None of this implies manipulation in any simple sense. It reflects the gravitational pull of narrative authority, which is more powerful than coercion precisely because it does not feel like coercion to the people operating within it. Exported narratives arrive packaged as neutral global standards. Because they are widely adopted across institutions that command prestige, they acquire legitimacy that makes questioning them feel professionally risky. Domestic leaders educated within global academic systems and operating within international professional networks internalise these frames as part of their professional formation. Planning documents echo them. Political speeches mirror them. Reform strategies align with them. The result is that governance becomes partially reactive to externally generated narrative fields, designed to satisfy expectations that were constructed elsewhere and that may have limited correspondence with what the society actually needs.
The issue is not whether external frameworks should be rejected wholesale. Many provide genuinely useful comparative tools and promote institutional integrity that benefits citizens directly.

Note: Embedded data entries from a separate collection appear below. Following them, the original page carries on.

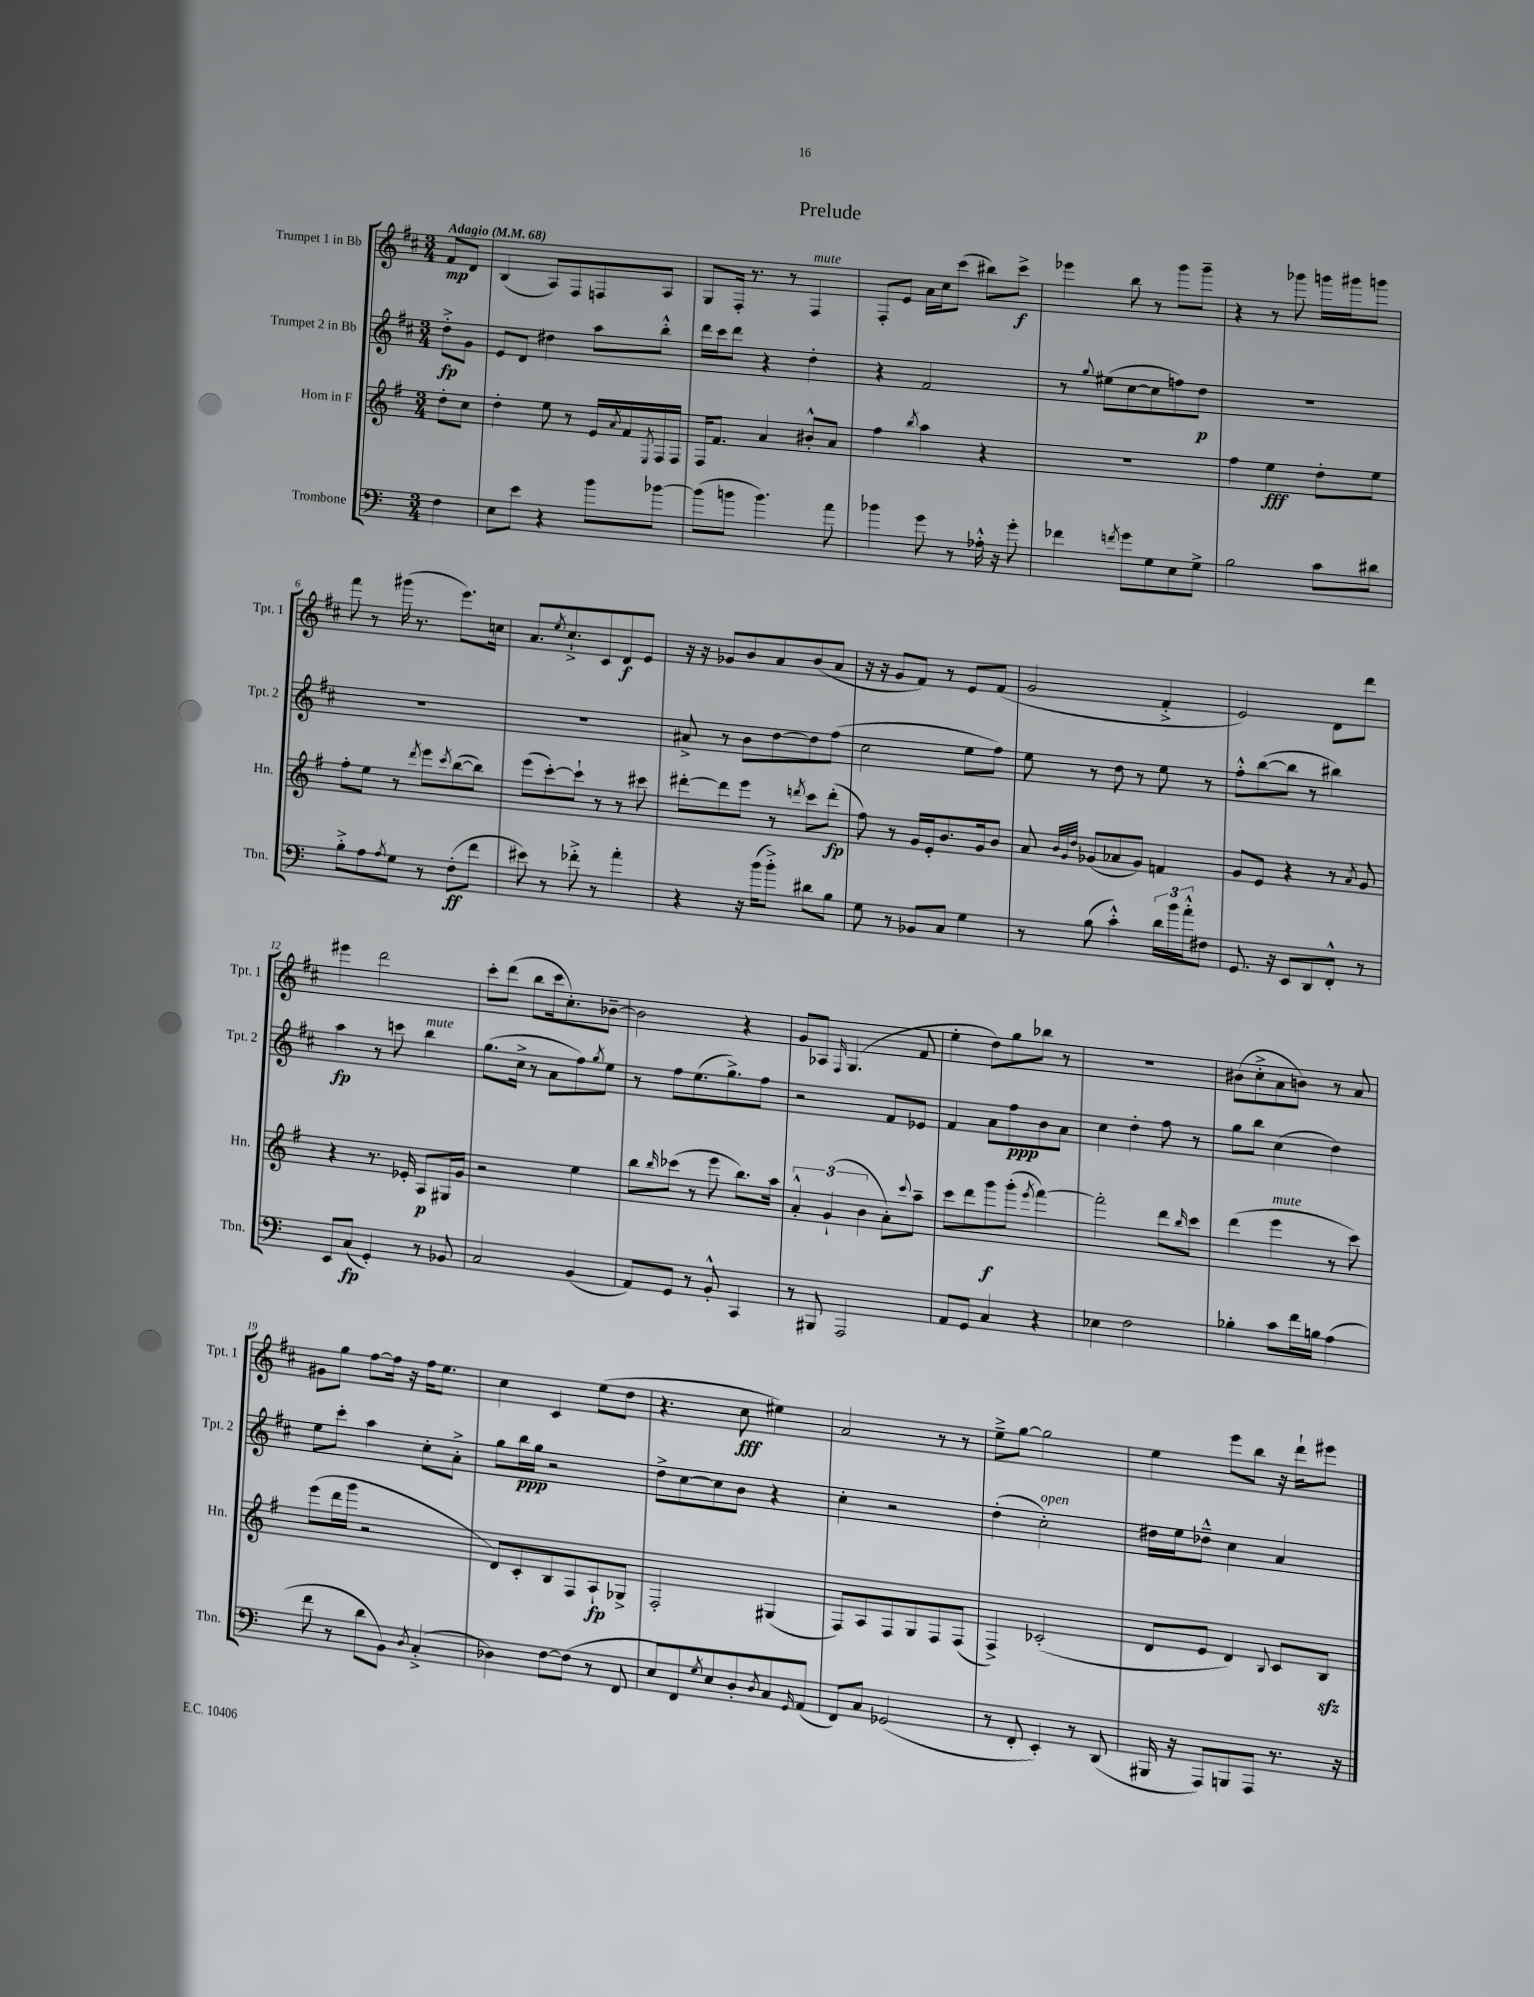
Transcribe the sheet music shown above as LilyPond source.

\header { title = "Prelude" }
<<
\new StaffGroup <<
\new Staff = "s0" \with { instrumentName = "Trumpet 1 in Bb" shortInstrumentName = "Tpt. 1" } {
    \clef treble \key d \major \numericTimeSignature \time 3/4 \partial 4 \tempo "Adagio" 4 = 68
    fis'8\mp d'8 |
    b4( a8) fis8 f8 a8 |
    g8 fis16-. r8. r8 fis4^\markup { \italic "mute" } |
    fis8-. e'8 a'16 cis''16 cis'''8( bis''8) cis'''8->\f |
    ees'''4 b''8 r8 g'''8 g'''8-- |
    r4 r8 ges'''8 g'''16 gis'''16 g'''8 |
    fis'''8 r8 gis'''16( r8. e'''8.) c''16 |
    a'8. \acciaccatura { e''8 } cis''8.-!-> cis'8 d'8\f e'8 |
    r16 r16 ges'8 b'8 a'8 b'8( a'8 |
    r16 r16 g'8 fis'8) r8 e'8 fis'8( |
    g'2 fis'4-.-> |
    e'2) d'8 d'''8 |
    eis'''4 d'''2 |
    cis'''8-. d'''8( b''8 cis'''16 cis''8.-.) bes'8~-- |
    bes'2 r4 |
    g'8 aes8 \grace { fis16 } g4.( fis'8 |
    e''4-. d''8) g''8 bes''8 r8 |
    R2. |
    bis'8( cis''8-.-> a'8 b'8) r8 a'8 |
    gis'8 g''8 fis''8~ fis''16 r16 fis''16 e''8. |
    cis''4 cis'4 e''8( d''8 |
    r4. cis''8\fff eis''4) |
    a'2 r8 r8 |
    e''8---> g''8~ g''2 |
    e''4 e'''8 b''8 r16 d'''16-! eis'''8 \bar "|." |
}
\new Staff = "s1" \with { instrumentName = "Trumpet 2 in Bb" shortInstrumentName = "Tpt. 2" } {
    \clef treble \key d \major \numericTimeSignature \time 3/4 \partial 4
    d''8-.->\fp g'8 |
    e'8 d'8 dis''4 a''8 b''8-.-^ |
    d'''16 cis'''16 d'''8 r4 d''4-. |
    r4 fis'2 |
    r8 \appoggiatura { g''8 } eis''8( cis''8~ cis''8 f''8) d''8\p |
    R2. |
    R2. |
    R2. |
    ais'8-> r8 b'8 d''8~ d''8 fis''8( |
    cis''2 e''8 fis''8) |
    e''8 r8 d''8 r8 e''8 r8 |
    fis''8-.-^ b''8~( b''8 r8 bis''4) |
    a''4\fp r8 c'''8 b''4^\markup { \italic "mute" } |
    g''8.( cis''16-> r8 a'8 fis''8) \acciaccatura { g''8 } e''8 |
    r8 fis''8 e''8.( g''8.->) fis''8 |
    r2 fis'8 ees'8 |
    fis'4 a'8 fis''8\ppp b'8 a'8 |
    cis''4 d''4-. fis''8 r8 |
    g''8 b''8 cis''4( d''4) |
    e''8 cis'''8-. a''4 cis''8-. a'8-.-> |
    g''8 b''16\ppp g''16 r2 |
    d''8-> cis''8~ cis''8 b'8 r4 |
    cis''4-. r2 |
    d''4-.( cis''2-.^\markup { \italic "open" }) |
    dis''16 e''16 des''8---^ cis''4 a'4 \bar "|." |
}
\new Staff = "s2" \with { instrumentName = "Horn in F" shortInstrumentName = "Hn." } {
    \clef treble \key g \major \numericTimeSignature \time 3/4 \partial 4
    d''8-. c''8 |
    d''4-. e''8 r8 e'16 \acciaccatura { a'8 } fis'16 \acciaccatura { e8 } fis16 fis16 |
    fis16 fis'8. a'4 bis'8-.-^ a'8 |
    fis''4 \acciaccatura { b''8 } a''4 r4 |
    R2. |
    fis''4 e''4\fff d''8-. e''8 |
    fis''8-. e''8 r8 \acciaccatura { d'''8 } e'''8 \acciaccatura { c'''8 } b''8~( b''8) |
    e'''8( c'''8~-.) c'''8-! r8 r8 cis'''8 |
    dis'''8~-. dis'''8 e'''8 r8 \acciaccatura { d'''8 } c'''8 d'''8-.\fp( |
    fis''8) r8 g'16 e'16-. b'8. g'16 b'8 |
    a'8 \grace { b'32 g'32 d''32 } ges'8( aes'8 ges'8) f'4 |
    g'8 e'8 r4 r8 \acciaccatura { a'8 } g'8 |
    r4 r8. ees'16-. a8\p gis16 g'16 |
    r2 e''4 |
    b''8 \grace { b''16 } ces'''8( r8 e'''8 b''8.) a''16 |
    \tuplet 3/2 { a'4-.-^ g'4-!( b'4 } a'8-.) \appoggiatura { c'''8 } a''8-- |
    c'''8 d'''8 g'''8\f g'''8-.( \acciaccatura { e'''8 } fis'''4~) |
    fis'''2-. d'''8 \grace { b''16 } c'''8 |
    d'''4( e'''4^\markup { \italic "mute" } r8 c'''8) |
    e'''8( d'''16 g'''16 r2 |
    d'8) c'8-. b8 fis8 a8-!\fp ges8-> |
    fis2-. gis4( |
    fis8) a8 fis8 g8 fis8 fis8( |
    fis4->) ces'2-.( |
    d'8 e'8 d'4) \appoggiatura { b8 } c'8 b8\sfz \bar "|." |
}
\new Staff = "s3" \with { instrumentName = "Trombone" shortInstrumentName = "Tbn." } {
    \clef bass \key c \major \numericTimeSignature \time 3/4 \partial 4
    f4 |
    e8 e'8 r4 b'8 bes'8~ |
    bes'8( b'8 b'4.) a'8 |
    bes'4 g'8 r8 aes16-.-^ r16 g'8-. |
    fes'4 \acciaccatura { f'8 } g'8 g8 e8 g8-> |
    b2 c'8 dis'8 |
    b8-.-> a8 \acciaccatura { a8 } g8 r8 f8-.\ff( f'8 |
    eis'8) r8 fes'8-.-> r8 a'4-. |
    r4 r16 b'16( b'8-.->) dis'8 b8 |
    g8 r8 bes,8 c8 g4 |
    r8 b8( c'4-.-^) \tuplet 3/2 { d'16 b'16 a'16-.-^ } fis8 |
    g,8. r16 e,8 d,8 f,8-.-^ r8 |
    e,8 c8\fp( g,4-.) r8 bes,8 |
    c2 b,4( |
    a,8) g,8 r8 b,8-.-^ c,4 |
    r8 bis,,8 a,,2 |
    a,8 g,8 c4 r4 |
    ees4 f2 |
    bes4-. c'8 f'16 b16 a4( |
    f'8 r8 d'8 b,8) \acciaccatura { d8 } c4-.->( |
    des4) f8~ f8( r8 f,8 |
    e8 f,8) \acciaccatura { g8 } e8 d8-. \acciaccatura { d8 } c8 \grace { g,16 } a,8( |
    f,8) c8 ges,2( |
    r8 f,8-. e,4-.) r8 d,8( |
    bis,,16 r16 a,,8) b,,8 a,,8 r8. r16 \bar "|." |
}
>>
>>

The question is a more precise one: whether they are being adopted strategically, after examination and deliberate choice, or absorbed reflexively, as the path of least resistance through a perception field that was never examined because it arrived pre-validated by institutional authority.
When narratives are internalised without examination, they narrow imagination at exactly the level where imagination matters most: in the space where governance is designed. They shape which reforms are considered viable. They influence which industries receive serious policy attention. They determine what success looks like in practice and therefore what gets measured, what gets funded, and what gets built. The governance that results is not ungoverned. It is governed by assumptions whose origins have been forgotten.
To re-engineer systems at this level, one must first identify which governing assumptions originated externally and have since become internal common sense, no longer visible as imports but experienced as simply the way serious institutions think. That identification is the prerequisite for everything that follows, because you cannot choose between an assumption you hold and an alternative you have not yet seen as an assumption.
Narrative engineering at this level is not about isolation from global conversation. It is about authorship within it. Partnership without narrative sovereignty produces alignment without direction, because the direction is being set by the narrative the partner brought to the table. If exported narratives precede governance design, then intentional narrative authorship must precede governance redesign. The work is not to reject global conversation but to enter it having decided, clearly and in advance, which stories belong to you, which you are choosing to adopt for specific reasons, and which you are declining because they do not serve what you are actually trying to build.
That clarity is not the end of the work. It is the condition that makes the work possible.